* **What needs to be done**: In full and unaltered, output the records below.

Stored data entries
────────────────────────────────────────

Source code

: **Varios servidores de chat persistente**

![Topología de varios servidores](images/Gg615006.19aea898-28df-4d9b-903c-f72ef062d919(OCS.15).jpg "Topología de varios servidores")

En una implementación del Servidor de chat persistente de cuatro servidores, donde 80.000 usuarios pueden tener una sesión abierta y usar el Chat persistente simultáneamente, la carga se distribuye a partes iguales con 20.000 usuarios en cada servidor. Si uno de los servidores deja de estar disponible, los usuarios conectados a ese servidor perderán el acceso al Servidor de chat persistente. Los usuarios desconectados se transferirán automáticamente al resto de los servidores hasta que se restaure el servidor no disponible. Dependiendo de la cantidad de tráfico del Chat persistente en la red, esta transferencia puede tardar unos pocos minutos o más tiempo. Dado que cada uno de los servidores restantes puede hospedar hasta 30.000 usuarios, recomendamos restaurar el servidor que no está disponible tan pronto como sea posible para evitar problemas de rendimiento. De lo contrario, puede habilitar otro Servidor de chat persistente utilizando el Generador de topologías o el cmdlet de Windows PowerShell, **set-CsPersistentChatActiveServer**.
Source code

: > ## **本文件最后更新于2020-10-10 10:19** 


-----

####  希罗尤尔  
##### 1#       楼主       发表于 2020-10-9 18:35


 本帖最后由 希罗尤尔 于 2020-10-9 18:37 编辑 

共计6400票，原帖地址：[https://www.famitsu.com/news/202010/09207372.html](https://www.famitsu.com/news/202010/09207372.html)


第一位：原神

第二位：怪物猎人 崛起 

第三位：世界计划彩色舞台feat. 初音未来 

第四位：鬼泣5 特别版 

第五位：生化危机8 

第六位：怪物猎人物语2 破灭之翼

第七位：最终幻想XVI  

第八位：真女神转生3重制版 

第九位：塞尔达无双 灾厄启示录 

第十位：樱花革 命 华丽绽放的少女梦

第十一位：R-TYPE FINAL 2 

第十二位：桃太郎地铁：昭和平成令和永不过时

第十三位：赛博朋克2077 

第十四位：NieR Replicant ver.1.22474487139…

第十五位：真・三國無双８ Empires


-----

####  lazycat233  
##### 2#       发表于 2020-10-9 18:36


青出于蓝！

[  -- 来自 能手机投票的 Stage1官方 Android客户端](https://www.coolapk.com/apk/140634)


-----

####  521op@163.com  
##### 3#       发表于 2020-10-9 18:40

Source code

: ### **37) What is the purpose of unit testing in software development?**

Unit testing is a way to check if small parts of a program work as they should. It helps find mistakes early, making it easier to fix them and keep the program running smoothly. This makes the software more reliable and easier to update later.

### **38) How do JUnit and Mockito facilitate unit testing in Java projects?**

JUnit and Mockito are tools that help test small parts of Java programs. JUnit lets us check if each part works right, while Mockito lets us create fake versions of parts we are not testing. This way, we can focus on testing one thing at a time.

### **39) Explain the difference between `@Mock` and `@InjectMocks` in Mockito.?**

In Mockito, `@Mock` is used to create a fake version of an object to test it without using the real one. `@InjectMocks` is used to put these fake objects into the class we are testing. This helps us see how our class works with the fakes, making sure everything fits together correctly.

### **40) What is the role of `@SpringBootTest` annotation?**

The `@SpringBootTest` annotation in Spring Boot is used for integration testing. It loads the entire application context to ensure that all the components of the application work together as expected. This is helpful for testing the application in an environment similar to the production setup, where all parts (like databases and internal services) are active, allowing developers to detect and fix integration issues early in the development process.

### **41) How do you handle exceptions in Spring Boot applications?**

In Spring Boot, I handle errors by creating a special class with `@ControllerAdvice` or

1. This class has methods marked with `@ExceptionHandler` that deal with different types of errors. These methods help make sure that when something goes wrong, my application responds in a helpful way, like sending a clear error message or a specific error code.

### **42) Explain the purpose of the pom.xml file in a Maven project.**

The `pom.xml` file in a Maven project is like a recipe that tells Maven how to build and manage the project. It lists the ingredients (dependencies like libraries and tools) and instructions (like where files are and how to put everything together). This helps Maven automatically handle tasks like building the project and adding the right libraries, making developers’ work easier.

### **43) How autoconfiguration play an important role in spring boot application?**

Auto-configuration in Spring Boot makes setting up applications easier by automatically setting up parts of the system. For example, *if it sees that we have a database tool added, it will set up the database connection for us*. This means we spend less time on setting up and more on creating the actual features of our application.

────────────────────────────────────────

* **Response area**:
Source code

: **Varios servidores de chat persistente**

![Topología de varios servidores](images/Gg615006.19aea898-28df-4d9b-903c-f72ef062d919(OCS.15).jpg "Topología de varios servidores")

En una implementación del Servidor de chat persistente de cuatro servidores, donde 80.000 usuarios pueden tener una sesión abierta y usar el Chat persistente simultáneamente, la carga se distribuye a partes iguales con 20.000 usuarios en cada servidor. Si uno de los servidores deja de estar disponible, los usuarios conectados a ese servidor perderán el acceso al Servidor de chat persistente. Los usuarios desconectados se transferirán automáticamente al resto de los servidores hasta que se restaure el servidor no disponible. Dependiendo de la cantidad de tráfico del Chat persistente en la red, esta transferencia puede tardar unos pocos minutos o más tiempo. Dado que cada uno de los servidores restantes puede hospedar hasta 30.000 usuarios, recomendamos restaurar el servidor que no está disponible tan pronto como sea posible para evitar problemas de rendimiento. De lo contrario, puede habilitar otro Servidor de chat persistente utilizando el Generador de topologías o el cmdlet de Windows PowerShell, **set-CsPersistentChatActiveServer**.
Source code

: > ## **本文件最后更新于2020-10-10 10:19** 


-----

####  希罗尤尔  
##### 1#       楼主       发表于 2020-10-9 18:35


 本帖最后由 希罗尤尔 于 2020-10-9 18:37 编辑 

共计6400票，原帖地址：[https://www.famitsu.com/news/202010/09207372.html](https://www.famitsu.com/news/202010/09207372.html)


第一位：原神

第二位：怪物猎人 崛起 

第三位：世界计划彩色舞台feat. 初音未来 

第四位：鬼泣5 特别版 

第五位：生化危机8 

第六位：怪物猎人物语2 破灭之翼

第七位：最终幻想XVI  

第八位：真女神转生3重制版 

第九位：塞尔达无双 灾厄启示录 

第十位：樱花革 命 华丽绽放的少女梦

第十一位：R-TYPE FINAL 2 

第十二位：桃太郎地铁：昭和平成令和永不过时

第十三位：赛博朋克2077 

第十四位：NieR Replicant ver.1.22474487139…

第十五位：真・三國無双８ Empires


-----

####  lazycat233  
##### 2#       发表于 2020-10-9 18:36


青出于蓝！

[  -- 来自 能手机投票的 Stage1官方 Android客户端](https://www.coolapk.com/apk/140634)


-----

####  521op@163.com  
##### 3#       发表于 2020-10-9 18:40

Source code

: ### **37) What is the purpose of unit testing in software development?**

Unit testing is a way to check if small parts of a program work as they should. It helps find mistakes early, making it easier to fix them and keep the program running smoothly. This makes the software more reliable and easier to update later.

### **38) How do JUnit and Mockito facilitate unit testing in Java projects?**

JUnit and Mockito are tools that help test small parts of Java programs. JUnit lets us check if each part works right, while Mockito lets us create fake versions of parts we are not testing. This way, we can focus on testing one thing at a time.

### **39) Explain the difference between `@Mock` and `@InjectMocks` in Mockito.?**

In Mockito, `@Mock` is used to create a fake version of an object to test it without using the real one. `@InjectMocks` is used to put these fake objects into the class we are testing. This helps us see how our class works with the fakes, making sure everything fits together correctly.

### **40) What is the role of `@SpringBootTest` annotation?**

The `@SpringBootTest` annotation in Spring Boot is used for integration testing. It loads the entire application context to ensure that all the components of the application work together as expected. This is helpful for testing the application in an environment similar to the production setup, where all parts (like databases and internal services) are active, allowing developers to detect and fix integration issues early in the development process.

### **41) How do you handle exceptions in Spring Boot applications?**

In Spring Boot, I handle errors by creating a special class with `@ControllerAdvice` or

1. This class has methods marked with `@ExceptionHandler` that deal with different types of errors. These methods help make sure that when something goes wrong, my application responds in a helpful way, like sending a clear error message or a specific error code.

### **42) Explain the purpose of the pom.xml file in a Maven project.**

The `pom.xml` file in a Maven project is like a recipe that tells Maven how to build and manage the project. It lists the ingredients (dependencies like libraries and tools) and instructions (like where files are and how to put everything together). This helps Maven automatically handle tasks like building the project and adding the right libraries, making developers’ work easier.

### **43) How autoconfiguration play an important role in spring boot application?**

Auto-configuration in Spring Boot makes setting up applications easier by automatically setting up parts of the system. For example, *if it sees that we have a database tool added, it will set up the database connection for us*. This means we spend less time on setting up and more on creating the actual features of our application.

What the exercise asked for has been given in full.